When I speak out loud around other people I get scared that what I say will make no sense. Often after I say sentence out loud without thinking about it, my heart kind of drops and I have to think about what I just said to make sure it makes sense, and the people around me were able to understand it. It is like I have the tendencies of schizophrenic in this sense, but the difference is that schizophrenic's are not aware of their non sensible sentences.

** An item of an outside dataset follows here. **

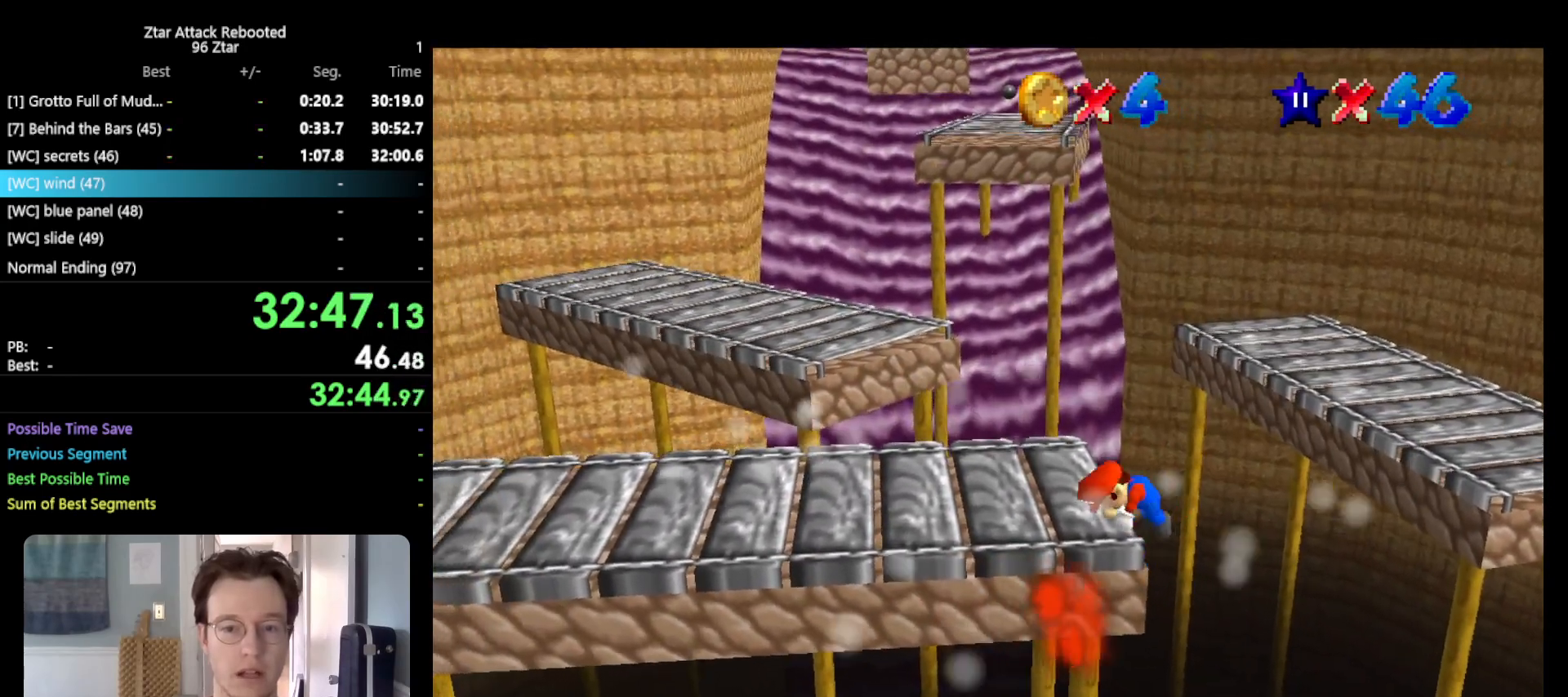
{"buttons": [], "left_stick": "up-left", "events": [[133, "left_stick", "center"], [250, "left_stick", "up-left"], [433, "A", "up"]]}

http://en.wikipedia.org/wiki/Word_salad

Anyone else get like this?


----------



## sunshinita (Aug 13, 2013)

I have that sometimes but not all the time.


----------



## meltdowner (Jan 14, 2015)

I have this sometimes but keep in mind sometimes I feel like it doesnt make sense to me because my brain is not exactly working when it makes perfect sense to other people.


----------



## *Dreamer* (Feb 18, 2014)

Anonymity said:


> When I speak out loud around other people I get scared that what I say will make no sense. Often after I say sentence out loud without thinking about it, my heart kind of drops and I have to think about what I just said to make sure it makes sense, and the people around me were able to understand it. It is like I have the tendencies of schizophrenic in this sense, but the difference is that schizophrenic's are not aware of their non sensible sentences.
> 
> http://en.wikipedia.org/wiki/Word_salad
> 
> Anyone else get like this?


NO, you do not have any schizophrenia tendencies. Schizophrenia is a severe, dramatic, disorder.
*If people understand what you are saying there is no way you are speaking in a "word salad."*

Please people do not self-diagnose, or go searching the internet for terms that have nothing to do with anxiety or DP/DR, etc.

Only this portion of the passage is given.